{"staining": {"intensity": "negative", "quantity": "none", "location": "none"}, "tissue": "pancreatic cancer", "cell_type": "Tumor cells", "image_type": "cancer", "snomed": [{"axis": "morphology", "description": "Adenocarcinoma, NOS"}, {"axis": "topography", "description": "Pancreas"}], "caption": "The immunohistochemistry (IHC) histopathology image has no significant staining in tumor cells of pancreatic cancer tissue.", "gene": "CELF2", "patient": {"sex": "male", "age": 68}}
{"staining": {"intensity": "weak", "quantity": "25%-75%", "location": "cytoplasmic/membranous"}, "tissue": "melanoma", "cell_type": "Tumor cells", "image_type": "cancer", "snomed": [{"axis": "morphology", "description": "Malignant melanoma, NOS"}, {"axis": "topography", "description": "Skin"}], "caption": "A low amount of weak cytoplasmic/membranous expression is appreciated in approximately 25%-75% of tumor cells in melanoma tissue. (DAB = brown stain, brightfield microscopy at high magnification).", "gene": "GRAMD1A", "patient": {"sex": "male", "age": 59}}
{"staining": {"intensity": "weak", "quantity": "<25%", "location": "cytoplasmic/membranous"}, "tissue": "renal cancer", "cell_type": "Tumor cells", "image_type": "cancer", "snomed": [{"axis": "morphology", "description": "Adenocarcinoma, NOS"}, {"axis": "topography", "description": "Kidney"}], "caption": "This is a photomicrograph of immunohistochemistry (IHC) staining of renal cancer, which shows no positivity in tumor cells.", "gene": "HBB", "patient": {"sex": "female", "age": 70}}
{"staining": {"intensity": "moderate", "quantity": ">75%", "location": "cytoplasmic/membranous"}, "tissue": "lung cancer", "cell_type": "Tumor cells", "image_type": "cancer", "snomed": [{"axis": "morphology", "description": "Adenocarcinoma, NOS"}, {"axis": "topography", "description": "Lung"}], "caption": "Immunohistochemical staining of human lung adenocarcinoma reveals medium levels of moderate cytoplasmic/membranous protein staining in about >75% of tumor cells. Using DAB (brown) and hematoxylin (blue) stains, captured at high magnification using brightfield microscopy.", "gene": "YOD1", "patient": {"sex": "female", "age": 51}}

########

** Work order **
Output the whole listing exactly.

** Written answer **
{"staining": {"intensity": "negative", "quantity": "none", "location": "none"}, "tissue": "pancreatic cancer", "cell_type": "Tumor cells", "image_type": "cancer", "snomed": [{"axis": "morphology", "description": "Adenocarcinoma, NOS"}, {"axis": "topography", "description": "Pancreas"}], "caption": "The immunohistochemistry (IHC) histopathology image has no significant staining in tumor cells of pancreatic cancer tissue.", "gene": "CELF2", "patient": {"sex": "male", "age": 68}}
{"staining": {"intensity": "weak", "quantity": "25%-75%", "location": "cytoplasmic/membranous"}, "tissue": "melanoma", "cell_type": "Tumor cells", "image_type": "cancer", "snomed": [{"axis": "morphology", "description": "Malignant melanoma, NOS"}, {"axis": "topography", "description": "Skin"}], "caption": "A low amount of weak cytoplasmic/membranous expression is appreciated in approximately 25%-75% of tumor cells in melanoma tissue. (DAB = brown stain, brightfield microscopy at high magnification).", "gene": "GRAMD1A", "patient": {"sex": "male", "age": 59}}
{"staining": {"intensity": "weak", "quantity": "<25%", "location": "cytoplasmic/membranous"}, "tissue": "renal cancer", "cell_type": "Tumor cells", "image_type": "cancer", "snomed": [{"axis": "morphology", "description": "Adenocarcinoma, NOS"}, {"axis": "topography", "description": "Kidney"}], "caption": "This is a photomicrograph of immunohistochemistry (IHC) staining of renal cancer, which shows no positivity in tumor cells.", "gene": "HBB", "patient": {"sex": "female", "age": 70}}
{"staining": {"intensity": "moderate", "quantity": ">75%", "location": "cytoplasmic/membranous"}, "tissue": "lung cancer", "cell_type": "Tumor cells", "image_type": "cancer", "snomed": [{"axis": "morphology", "description": "Adenocarcinoma, NOS"}, {"axis": "topography", "description": "Lung"}], "caption": "Immunohistochemical staining of human lung adenocarcinoma reveals medium levels of moderate cytoplasmic/membranous protein staining in about >75% of tumor cells. Using DAB (brown) and hematoxylin (blue) stains, captured at high magnification using brightfield microscopy.", "gene": "YOD1", "patient": {"sex": "female", "age": 51}}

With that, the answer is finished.